If you have ever bet on a football game or placed a wager at a sportsbook, you already understand fixed-odds betting. You see a price, you lock it in, and that is what you get paid regardless of what happens next. Horse racing has historically worked the opposite way. Traditional pari-mutuel wagering pools all the money bet on a race, takes out the track’s cut, and then divides the remainder among winners based on how much was bet on each horse. Your actual payout is not known until the gates open and betting closes.
Fixed-odds wagering eliminates that uncertainty. The moment you place your bet, the payout is guaranteed. If a horse is priced at 5-to-1 when you wager, you get 5-to-1 — even if that same horse drifts to 2-to-1 by post time because heavy money comes in. For bettors who watch odds carefully and want to be rewarded for early decisions, this is a meaningful change. It is the model that has driven the explosive growth of sports betting across the country, now arriving in horse racing.
The path to passage was swift but not without drama. HB 904 cleared the House 64-19 and the Senate 24-13 on April 1, 2026. Bipartisan sponsors Republican Reps. Matthew Koch and Michael Meredith led the effort. Governor Beshear vetoed the bill on April 13 — but notably, his objection had nothing to do with gambling policy or fixed-odds wagering itself. His concern was a separate provision allowing the Kentucky Horse Racing and Gaming Corporation and the Kentucky Lottery Corporation to file emergency and administrative regulations without the Governor’s review and signature, which he argued violated his constitutional duties as chief executive.
The legislature was not moved. The very next day, April 14, both chambers voted to override the veto — House 67-7, Senate 26-5. Those margins were decisive enough that the override was never really in doubt.

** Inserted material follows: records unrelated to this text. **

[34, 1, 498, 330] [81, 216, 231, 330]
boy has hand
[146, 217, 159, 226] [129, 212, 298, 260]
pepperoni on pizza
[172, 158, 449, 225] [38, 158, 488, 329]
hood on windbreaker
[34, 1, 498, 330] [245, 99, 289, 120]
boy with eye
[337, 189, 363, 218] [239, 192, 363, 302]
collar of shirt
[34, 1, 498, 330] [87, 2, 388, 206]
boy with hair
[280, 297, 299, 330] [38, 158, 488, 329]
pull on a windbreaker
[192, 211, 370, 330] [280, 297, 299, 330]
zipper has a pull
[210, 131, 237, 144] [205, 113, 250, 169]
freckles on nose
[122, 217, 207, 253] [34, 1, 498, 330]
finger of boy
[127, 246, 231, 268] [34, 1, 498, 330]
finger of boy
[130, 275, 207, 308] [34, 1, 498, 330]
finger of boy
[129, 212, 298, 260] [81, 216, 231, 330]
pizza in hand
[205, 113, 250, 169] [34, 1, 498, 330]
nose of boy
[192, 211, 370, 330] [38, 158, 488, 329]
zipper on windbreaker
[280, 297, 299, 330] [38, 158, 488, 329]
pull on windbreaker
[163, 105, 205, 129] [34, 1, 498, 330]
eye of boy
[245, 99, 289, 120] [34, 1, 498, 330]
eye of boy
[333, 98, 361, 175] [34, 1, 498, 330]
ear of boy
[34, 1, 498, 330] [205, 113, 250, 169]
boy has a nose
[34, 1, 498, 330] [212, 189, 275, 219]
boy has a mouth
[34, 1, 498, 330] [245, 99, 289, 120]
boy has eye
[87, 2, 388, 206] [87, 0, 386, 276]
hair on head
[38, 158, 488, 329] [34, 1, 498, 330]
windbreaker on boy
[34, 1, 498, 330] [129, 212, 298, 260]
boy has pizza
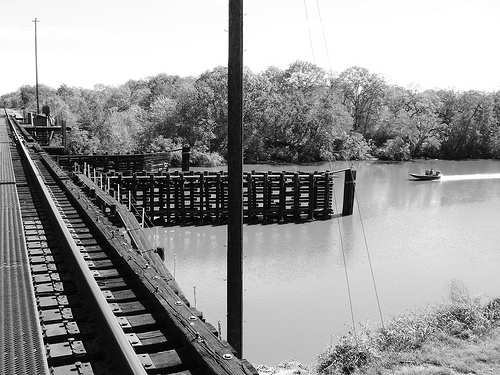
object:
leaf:
[163, 81, 179, 92]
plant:
[150, 73, 217, 142]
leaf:
[208, 70, 218, 82]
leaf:
[133, 91, 152, 104]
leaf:
[267, 90, 286, 104]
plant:
[373, 134, 411, 163]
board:
[150, 347, 190, 371]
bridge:
[0, 106, 256, 374]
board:
[126, 313, 157, 326]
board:
[136, 327, 169, 347]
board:
[29, 255, 46, 263]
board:
[30, 263, 47, 273]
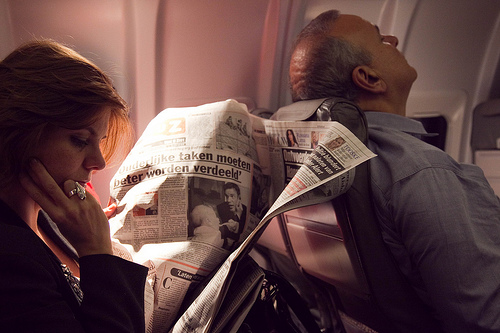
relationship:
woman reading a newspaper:
[0, 37, 150, 333] [134, 100, 354, 305]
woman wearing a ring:
[0, 37, 141, 331] [69, 181, 87, 199]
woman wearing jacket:
[0, 37, 141, 331] [7, 220, 110, 322]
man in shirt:
[284, 6, 498, 327] [366, 111, 498, 311]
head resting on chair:
[288, 5, 421, 112] [267, 92, 405, 331]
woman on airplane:
[0, 37, 141, 331] [0, 0, 496, 330]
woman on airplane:
[0, 37, 150, 333] [0, 0, 496, 330]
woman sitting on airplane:
[0, 37, 150, 333] [0, 0, 496, 330]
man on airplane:
[288, 9, 500, 333] [0, 0, 496, 330]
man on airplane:
[284, 6, 498, 327] [0, 0, 496, 330]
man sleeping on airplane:
[284, 6, 498, 327] [0, 0, 496, 330]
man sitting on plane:
[288, 9, 500, 333] [115, 16, 267, 83]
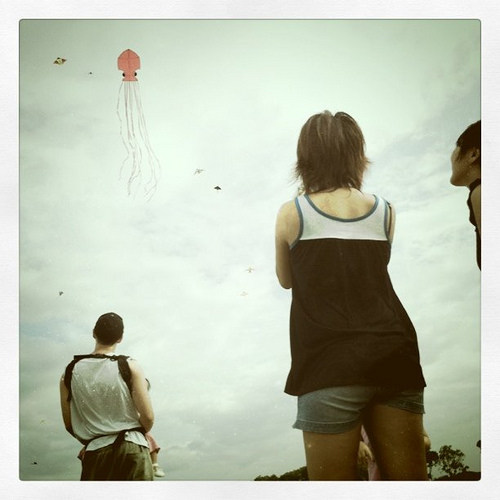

HB 904 was delivered to the Secretary of State and entered the books as Acts Chapter 184.
Under HB 904, any track or association that is already licensed to conduct horse racing in Kentucky may apply for a supplemental fixed-odds license to offer fixed-odds wagering. The law sets a mandatory minimum hold of at least $1,000 per race for fixed-odds wagers, ensuring operators maintain meaningful exposure to each race before fixed-odds markets go live.
On the tax side, fixed-odds wagers will carry a 9.75% excise tax on adjusted gross revenue for at-track wagering, and 14.25% on online and mobile fixed-odds bets. Revenue generated from those taxes flows into a new Purse Stabilization Fund, which will supplement existing purses at live meets — a structure designed to keep Kentucky racing competitive while the new wagering format takes hold. With the Kentucky sportsbooks market already established in the state, the infrastructure for regulated online wagering is already largely in place.
Kentucky now joins New Jersey, Colorado, and West Virginia as states that have legalized fixed-odds horse racing wagering. As Derby weekend draws millions of eyes to the sport every spring, the timing positions Kentucky to potentially lead the national conversation on this format going forward.
Fixed-odds horse racing is the headline provision, but HB 904 does several other things worth noting. The legal sports betting age in Kentucky has been raised from 18 to 21. Fantasy contests are now formally legalized and regulated under state law, though daily fantasy products where one player competes directly against the house are prohibited.
The bill also bans college player prop bets on the under for individual performance stats for athletes playing for Kentucky college teams — a consumer protection measure aimed at discouraging wagers that could incentivize poor player performance. Additionally, tracks and sports wagering or fantasy licensees are prohibited from participating in or contracting with platforms offering event contracts through a prediction market in Kentucky.
Taken together, HB 904 represents one of the most comprehensive rewrites of Kentucky gambling law in years. The fixed-odds component is the piece that most directly affects horse racing bettors, and with the Derby fresh in everyone’s mind, anticipation for what this looks like in practice next year is already building.